What does sessile mean?

Word count: 290 words

Reading time: Just over 1 minute

If you increase your vocabulary you’ll not only help your reading, you’ll also make your writing more precise. Today, my word of the week is sessile.

I like to think I have a large vocabulary but there’s one part of my brain that’s so empty it’s like a shopping mall parking lot at 3 am. As a teenager and young adult, I steered clear of anything relating to science. I did lots of other terrific reading but, sadly, missed an entire genre of literature. It wasn’t until I met my husband (a zoology grad) that I discovered Stephen Jay Gould and Lewis Thomas and learned that science could not only be accessible but also, interesting.

My husband has a larger vocabulary than I do — not because he’s read more (he hasn’t) but because he’s read far more widely.

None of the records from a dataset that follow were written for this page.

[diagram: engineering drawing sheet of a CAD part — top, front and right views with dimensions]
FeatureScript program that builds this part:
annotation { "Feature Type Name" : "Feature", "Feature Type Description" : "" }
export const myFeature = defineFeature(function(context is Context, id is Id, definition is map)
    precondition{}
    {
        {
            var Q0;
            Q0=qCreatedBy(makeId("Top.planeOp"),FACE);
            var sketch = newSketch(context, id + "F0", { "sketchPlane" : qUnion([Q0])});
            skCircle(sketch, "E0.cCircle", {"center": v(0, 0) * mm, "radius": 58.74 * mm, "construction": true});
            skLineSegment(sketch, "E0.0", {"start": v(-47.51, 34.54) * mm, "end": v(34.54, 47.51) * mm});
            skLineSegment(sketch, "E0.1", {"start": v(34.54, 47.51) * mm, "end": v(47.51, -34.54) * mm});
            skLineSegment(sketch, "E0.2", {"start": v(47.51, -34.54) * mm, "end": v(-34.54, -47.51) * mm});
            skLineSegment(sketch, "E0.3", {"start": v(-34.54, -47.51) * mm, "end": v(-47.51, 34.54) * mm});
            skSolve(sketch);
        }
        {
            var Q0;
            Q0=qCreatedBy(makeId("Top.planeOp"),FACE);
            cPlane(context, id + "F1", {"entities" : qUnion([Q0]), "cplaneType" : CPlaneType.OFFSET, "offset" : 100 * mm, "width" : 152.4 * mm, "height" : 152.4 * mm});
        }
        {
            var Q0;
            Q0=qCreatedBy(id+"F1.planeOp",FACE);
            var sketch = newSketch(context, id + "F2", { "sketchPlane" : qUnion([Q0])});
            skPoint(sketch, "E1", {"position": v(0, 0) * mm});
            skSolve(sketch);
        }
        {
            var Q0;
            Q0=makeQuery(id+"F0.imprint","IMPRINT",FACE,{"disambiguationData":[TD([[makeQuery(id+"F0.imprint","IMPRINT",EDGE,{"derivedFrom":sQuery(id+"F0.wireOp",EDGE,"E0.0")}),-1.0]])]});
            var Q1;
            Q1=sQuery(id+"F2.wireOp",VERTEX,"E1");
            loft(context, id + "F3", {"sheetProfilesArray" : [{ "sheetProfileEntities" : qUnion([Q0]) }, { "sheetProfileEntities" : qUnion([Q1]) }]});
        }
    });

I was reminded of this again, recently, when I finished the novel The Hand That First Held Mine by Maggie O’Farrell and found my word of the week, sessile. Here is the sentence in which it appeared:

She feels sessile now, like a mussel shell, welded to the house, to the few streets around it.

The comparison to a mussel shell gave me the hint that sessile realtes to biology. And, indeed it does. It describes an organism — like a barnacle — that is fixed in one place, immobile. It may also mean a plant or animal structure that is attached directly by its base, as a mussel is.

The adjective dates back to 1725, from the Latin sessilis which means “pertaining to sitting” and reminds me of my need to continue reading about science.

By the way, I just checked with my 18-year-old daughter and she knows what sessile means. She’s working on her degree in biology. Good for her!